• Project Title: Enhancers Driving Facial and Limb Morphological Differences Between Human and Chimps

  • BASIS Advisor: Dr. Murthy

  • Internship Location: Lawrence Berkeley National Laboratory

  • Onsite Mentor: Dr. Evgeny Kvon

With almost a 98% similarity in human and chimpanzee DNA, what accounts for the substantial organismal differences found between the two? Part of the answer lies in segments of short, non-coding regulatory sequences known as enhancers. These short sequences are scattered across the entire genome, and can upregulate the expression of a certain gene by recruiting specific transcription factors at certain stages of development. At the Mammalian Functional Genomics Lab, our team plans on evaluating the role of humans versus chimp enhancer function during limb and facial development; we will use mice as a model for comparative phenotyping. This project will utilize a genomic editing tool known as CRISPR/Cas9, an enzymatic complex that can target specific sequences to “snip” out.
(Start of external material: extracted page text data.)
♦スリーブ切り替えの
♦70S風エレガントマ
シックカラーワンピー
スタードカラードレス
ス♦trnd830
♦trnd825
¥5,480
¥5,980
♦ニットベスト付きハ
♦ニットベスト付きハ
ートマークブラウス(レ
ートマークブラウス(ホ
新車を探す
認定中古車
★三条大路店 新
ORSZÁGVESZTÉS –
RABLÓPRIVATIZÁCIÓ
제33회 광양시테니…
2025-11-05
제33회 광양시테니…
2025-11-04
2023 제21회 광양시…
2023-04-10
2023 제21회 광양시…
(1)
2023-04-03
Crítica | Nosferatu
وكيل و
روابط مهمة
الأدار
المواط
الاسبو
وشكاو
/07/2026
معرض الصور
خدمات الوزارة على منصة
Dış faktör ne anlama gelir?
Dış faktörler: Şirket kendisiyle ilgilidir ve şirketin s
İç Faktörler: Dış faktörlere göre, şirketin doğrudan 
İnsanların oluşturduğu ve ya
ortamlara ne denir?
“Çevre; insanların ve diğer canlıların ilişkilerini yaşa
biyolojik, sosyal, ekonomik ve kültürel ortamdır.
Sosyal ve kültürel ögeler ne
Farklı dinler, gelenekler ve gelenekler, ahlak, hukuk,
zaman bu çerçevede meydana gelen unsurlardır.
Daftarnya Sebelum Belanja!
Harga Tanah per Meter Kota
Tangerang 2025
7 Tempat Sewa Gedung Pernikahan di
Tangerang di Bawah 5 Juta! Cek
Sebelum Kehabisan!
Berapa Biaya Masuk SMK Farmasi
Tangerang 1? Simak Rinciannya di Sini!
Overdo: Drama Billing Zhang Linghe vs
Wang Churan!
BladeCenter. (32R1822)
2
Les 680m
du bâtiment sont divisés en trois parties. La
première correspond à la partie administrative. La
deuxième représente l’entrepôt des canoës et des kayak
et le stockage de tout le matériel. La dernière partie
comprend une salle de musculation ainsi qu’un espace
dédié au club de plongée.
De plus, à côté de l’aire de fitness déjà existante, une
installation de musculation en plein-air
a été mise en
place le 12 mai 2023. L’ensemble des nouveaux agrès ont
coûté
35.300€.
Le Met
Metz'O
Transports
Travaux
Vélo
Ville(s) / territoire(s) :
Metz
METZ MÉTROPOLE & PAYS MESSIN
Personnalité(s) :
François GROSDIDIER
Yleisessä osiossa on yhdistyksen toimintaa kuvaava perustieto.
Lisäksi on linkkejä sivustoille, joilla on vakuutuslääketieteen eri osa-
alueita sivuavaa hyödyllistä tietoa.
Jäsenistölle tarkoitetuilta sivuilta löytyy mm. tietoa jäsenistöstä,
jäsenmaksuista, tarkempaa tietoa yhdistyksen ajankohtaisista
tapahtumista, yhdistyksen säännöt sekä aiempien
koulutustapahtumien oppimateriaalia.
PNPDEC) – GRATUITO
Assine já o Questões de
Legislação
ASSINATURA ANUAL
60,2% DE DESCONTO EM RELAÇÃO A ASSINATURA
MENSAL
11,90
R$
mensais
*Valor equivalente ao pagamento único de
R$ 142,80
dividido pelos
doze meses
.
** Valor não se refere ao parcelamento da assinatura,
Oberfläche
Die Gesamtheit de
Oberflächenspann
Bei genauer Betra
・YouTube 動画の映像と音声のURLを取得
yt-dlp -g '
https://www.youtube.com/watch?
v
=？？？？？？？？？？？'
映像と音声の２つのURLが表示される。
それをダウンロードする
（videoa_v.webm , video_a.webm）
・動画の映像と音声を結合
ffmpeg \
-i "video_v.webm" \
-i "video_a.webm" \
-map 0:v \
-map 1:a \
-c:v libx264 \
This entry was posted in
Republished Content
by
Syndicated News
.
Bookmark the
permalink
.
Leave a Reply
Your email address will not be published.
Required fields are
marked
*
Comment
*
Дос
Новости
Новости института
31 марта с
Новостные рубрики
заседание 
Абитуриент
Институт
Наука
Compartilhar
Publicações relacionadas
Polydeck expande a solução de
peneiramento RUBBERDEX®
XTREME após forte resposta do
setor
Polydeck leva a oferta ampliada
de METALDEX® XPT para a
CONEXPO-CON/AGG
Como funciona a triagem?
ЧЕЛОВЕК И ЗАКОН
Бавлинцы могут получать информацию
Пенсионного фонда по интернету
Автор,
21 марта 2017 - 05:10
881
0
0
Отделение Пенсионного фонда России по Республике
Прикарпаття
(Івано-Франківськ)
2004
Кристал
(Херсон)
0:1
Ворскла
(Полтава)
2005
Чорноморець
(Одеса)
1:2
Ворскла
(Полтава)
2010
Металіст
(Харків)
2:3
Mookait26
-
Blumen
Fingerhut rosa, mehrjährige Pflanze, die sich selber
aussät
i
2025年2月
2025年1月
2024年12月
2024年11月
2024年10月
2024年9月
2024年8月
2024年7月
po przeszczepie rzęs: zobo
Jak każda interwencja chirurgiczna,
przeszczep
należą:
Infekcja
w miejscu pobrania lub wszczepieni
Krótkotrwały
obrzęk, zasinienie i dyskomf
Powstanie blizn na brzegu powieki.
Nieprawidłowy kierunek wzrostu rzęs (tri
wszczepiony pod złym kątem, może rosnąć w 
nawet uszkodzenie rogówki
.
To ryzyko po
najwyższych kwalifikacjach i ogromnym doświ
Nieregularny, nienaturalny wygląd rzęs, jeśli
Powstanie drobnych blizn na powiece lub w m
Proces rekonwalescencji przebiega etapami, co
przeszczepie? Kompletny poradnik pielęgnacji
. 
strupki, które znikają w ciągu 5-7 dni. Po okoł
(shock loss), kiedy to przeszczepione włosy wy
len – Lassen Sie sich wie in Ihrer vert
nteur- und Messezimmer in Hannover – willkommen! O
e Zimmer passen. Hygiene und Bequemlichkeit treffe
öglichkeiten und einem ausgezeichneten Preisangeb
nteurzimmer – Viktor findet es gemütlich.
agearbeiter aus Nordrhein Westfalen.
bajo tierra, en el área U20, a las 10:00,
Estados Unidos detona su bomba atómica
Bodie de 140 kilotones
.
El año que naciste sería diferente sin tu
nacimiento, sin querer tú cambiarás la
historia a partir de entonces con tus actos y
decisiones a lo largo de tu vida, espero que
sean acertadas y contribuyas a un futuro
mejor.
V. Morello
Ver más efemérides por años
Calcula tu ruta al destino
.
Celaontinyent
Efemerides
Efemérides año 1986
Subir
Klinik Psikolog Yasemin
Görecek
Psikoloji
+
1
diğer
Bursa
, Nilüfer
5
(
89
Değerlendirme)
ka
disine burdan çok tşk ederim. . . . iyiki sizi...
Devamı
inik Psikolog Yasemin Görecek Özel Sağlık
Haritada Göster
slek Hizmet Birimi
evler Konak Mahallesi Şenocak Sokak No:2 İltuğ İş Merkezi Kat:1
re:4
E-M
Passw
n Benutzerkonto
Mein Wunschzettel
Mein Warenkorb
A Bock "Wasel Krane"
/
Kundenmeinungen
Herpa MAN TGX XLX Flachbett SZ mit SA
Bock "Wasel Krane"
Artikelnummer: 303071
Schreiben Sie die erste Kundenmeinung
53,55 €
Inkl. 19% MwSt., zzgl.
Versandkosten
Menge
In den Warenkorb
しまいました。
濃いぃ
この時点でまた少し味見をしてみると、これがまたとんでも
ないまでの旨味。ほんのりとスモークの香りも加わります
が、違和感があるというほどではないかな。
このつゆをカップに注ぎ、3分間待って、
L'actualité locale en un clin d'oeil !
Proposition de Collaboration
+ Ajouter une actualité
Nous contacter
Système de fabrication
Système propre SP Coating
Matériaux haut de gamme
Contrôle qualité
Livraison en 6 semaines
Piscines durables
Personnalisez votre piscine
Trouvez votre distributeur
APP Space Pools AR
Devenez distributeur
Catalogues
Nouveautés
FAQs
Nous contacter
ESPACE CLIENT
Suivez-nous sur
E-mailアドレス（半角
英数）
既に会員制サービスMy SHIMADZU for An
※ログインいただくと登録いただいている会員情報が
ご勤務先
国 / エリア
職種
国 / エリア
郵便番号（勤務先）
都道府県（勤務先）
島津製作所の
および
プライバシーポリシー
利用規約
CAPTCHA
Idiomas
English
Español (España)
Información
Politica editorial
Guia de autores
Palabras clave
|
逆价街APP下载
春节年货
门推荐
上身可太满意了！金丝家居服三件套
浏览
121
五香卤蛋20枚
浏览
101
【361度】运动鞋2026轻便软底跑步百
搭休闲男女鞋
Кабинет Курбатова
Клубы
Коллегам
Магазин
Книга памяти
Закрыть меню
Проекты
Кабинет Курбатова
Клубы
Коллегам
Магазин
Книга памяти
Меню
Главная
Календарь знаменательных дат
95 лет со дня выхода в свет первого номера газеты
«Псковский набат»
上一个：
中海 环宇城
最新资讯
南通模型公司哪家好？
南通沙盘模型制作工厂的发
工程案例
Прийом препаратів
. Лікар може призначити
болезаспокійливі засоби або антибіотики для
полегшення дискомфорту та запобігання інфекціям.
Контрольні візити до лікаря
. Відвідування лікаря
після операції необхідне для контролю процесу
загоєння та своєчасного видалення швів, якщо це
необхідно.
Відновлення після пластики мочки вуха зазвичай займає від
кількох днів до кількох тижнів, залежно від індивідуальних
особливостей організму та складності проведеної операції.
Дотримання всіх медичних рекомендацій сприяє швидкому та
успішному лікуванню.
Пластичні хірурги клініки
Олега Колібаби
By using CRISPR/Cas9 to cut out the original mouse enhancer and replacing it with either the human or chimp enhancer, we can then study the resulting embryos to find differences in facial and limb development. Even small resulting changes in the gene expression could lead to significant elongation of the limbs or other areas of development. Understanding the role of non-coding regulatory DNA sequences and enhancer function is crucial in explaining why humans have developed into what we are today. My project will also include a claymation video that explains the function and importance of enhancers.